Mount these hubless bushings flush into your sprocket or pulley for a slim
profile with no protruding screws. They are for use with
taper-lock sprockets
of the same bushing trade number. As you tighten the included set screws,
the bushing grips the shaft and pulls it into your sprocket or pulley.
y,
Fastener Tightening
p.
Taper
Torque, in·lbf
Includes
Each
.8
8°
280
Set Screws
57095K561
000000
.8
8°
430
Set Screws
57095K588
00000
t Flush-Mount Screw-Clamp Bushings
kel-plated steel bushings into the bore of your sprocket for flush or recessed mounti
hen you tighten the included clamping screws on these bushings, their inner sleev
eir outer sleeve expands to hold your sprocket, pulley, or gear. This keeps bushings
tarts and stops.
|---|
## To do
Look for the string "into" in the listing above and copy every line holding it.

## Exercise response
Mount these hubless bushings flush into your sprocket or pulley for a slim
the bushing grips the shaft and pulls it into your sprocket or pulley.
kel-plated steel bushings into the bore of your sprocket for flush or recessed mounti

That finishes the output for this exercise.